To date, the survey team has recorded 146 sites, ranging in time from the Neolithic to the Ottoman periods.

Besides being somewhat less demanding than the research in the field, the days spent at Batman gives team members a chance to visit other projects, or to visit some of the tourist sites in the region, Peasnall said.

Hospitality is a very important cultural value here, and this is true not only in terms of giving it but also accepting it, Peasnall said. “It would be very rude to just focus on our work and not spend some time over a glass of tea or even a meal with the villagers we meet while in the field, or with friends and colleagues back in Batman.” 

Peasnall, who graduated magna cum laude from Temple University in 1986 with a major in linguistics and a minor in classical culture, received his master’s and doctoral degrees in anthropology from the University of Pennsylvania in 1993 and 2000, respectively. 

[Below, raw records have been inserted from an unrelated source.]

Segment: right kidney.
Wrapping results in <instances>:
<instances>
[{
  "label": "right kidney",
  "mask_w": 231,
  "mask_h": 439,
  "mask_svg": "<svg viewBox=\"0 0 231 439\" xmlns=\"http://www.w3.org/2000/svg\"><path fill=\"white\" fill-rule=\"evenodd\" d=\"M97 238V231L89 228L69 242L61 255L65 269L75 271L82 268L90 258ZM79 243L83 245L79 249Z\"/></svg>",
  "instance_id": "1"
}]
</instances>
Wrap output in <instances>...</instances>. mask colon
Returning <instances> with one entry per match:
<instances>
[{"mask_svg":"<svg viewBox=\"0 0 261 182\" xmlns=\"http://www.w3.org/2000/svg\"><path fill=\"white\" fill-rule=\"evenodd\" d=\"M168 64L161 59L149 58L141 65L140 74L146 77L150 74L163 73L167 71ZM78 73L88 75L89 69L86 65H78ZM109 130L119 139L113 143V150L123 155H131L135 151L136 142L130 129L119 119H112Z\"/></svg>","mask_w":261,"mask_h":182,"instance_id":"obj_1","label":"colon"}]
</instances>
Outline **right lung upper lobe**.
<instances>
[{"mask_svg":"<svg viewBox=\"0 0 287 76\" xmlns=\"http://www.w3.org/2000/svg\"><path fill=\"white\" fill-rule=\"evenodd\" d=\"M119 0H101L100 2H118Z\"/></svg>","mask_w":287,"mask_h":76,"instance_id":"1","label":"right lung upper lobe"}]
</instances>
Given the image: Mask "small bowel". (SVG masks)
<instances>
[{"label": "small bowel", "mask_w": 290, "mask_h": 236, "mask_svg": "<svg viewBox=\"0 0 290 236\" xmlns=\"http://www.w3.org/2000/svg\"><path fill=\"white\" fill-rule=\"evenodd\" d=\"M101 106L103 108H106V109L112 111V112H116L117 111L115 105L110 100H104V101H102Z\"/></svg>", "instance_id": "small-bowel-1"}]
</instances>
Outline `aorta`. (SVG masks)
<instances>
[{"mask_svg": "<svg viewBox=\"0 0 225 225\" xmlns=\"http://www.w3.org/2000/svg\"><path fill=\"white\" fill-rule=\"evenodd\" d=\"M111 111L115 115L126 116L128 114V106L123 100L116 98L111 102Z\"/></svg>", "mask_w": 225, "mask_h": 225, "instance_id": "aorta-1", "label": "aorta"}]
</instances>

Survey team members this summer also included Peasnall’s son, Sean, a student at Drexel University; Regina Fiacco, a senior in the UD College of Arts and Sciences; Sukriye Akin, a student at Cumhuriyet University in Sivas, Turkey; and James Richard Bacon, faculty coordinator of the UD Academic Center, Associate in Arts Program, Georgetown. 

Other team members incude Guner Coskunsu of Yeditepe University, Istanbul; Atilgan Kaya of the Sivas Museum in Turkey; and team driver Huseyin Cuze.